**Selected text**.
■ ■ ■ ■ ■

At Brown University in Providence on October 4, a memorial was held to honor the memories of the six gay men who took their own lives in the past month.

Friends of Raymond Chase, a Johnson and Wales University student who committed suicide a week earlier, spoke at the event.

Another vigil was held at the State House in Boston, where participants expressed anger at the lack of progress on LGBT civil rights legislation, which they believe was a factor in the suicides.

On Thursday, October 6, Campus Pride released a statement calling on the President of Rutgers University to expel both Dharun Ravi and Molly Wei for invasion of privacy of fellow student Tyler Clementi.

On September 22, Clementi jumped off the George Washington Bridge after posting on his Facebook page: “jumping off the gw bridge sorry.”

“Ravi and Wei acted maliciously to secretly tape Tyler Clementi, even posting comments to encourage others to ‘video chat’ and watch. This is an egregious act of invasion of privacy. Both students should be expelled. Period,” said Shane Windmeyer, executive director and founder of Campus Pride. “This act was not simply a prank. It has been two weeks now and neither student has been expelled. Now is the time to act decisively and send a clear message at Rutgers and at colleges across the country that LGBT harassment and hate will not be tolerated any longer.”

■ ■ ■ ■ ■

**Recorded information**.
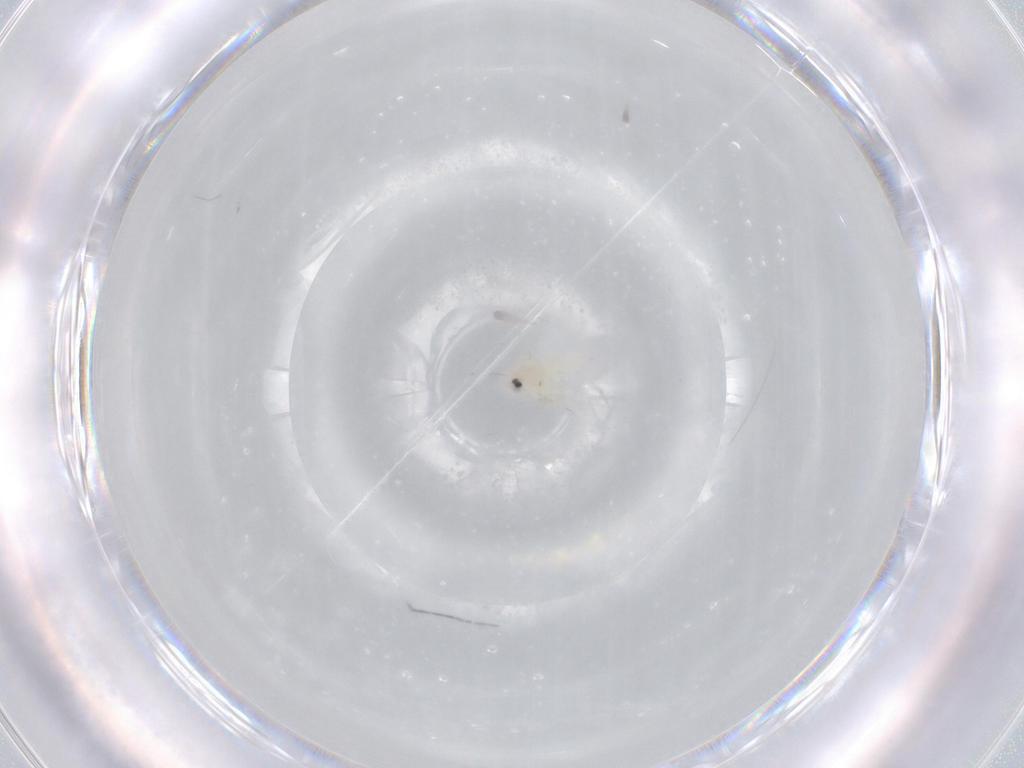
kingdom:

■ ■ ■ ■ ■

**Exercise instructions**.
Answer these questions from the text about the October memorials:
1. At which university was the October 4 memorial held?
2. Which university did Raymond Chase attend?
3. Who is the executive director and founder of Campus Pride?

**Answer below**.
1. Brown University in Providence
2. Johnson and Wales University
3. Shane Windmeyer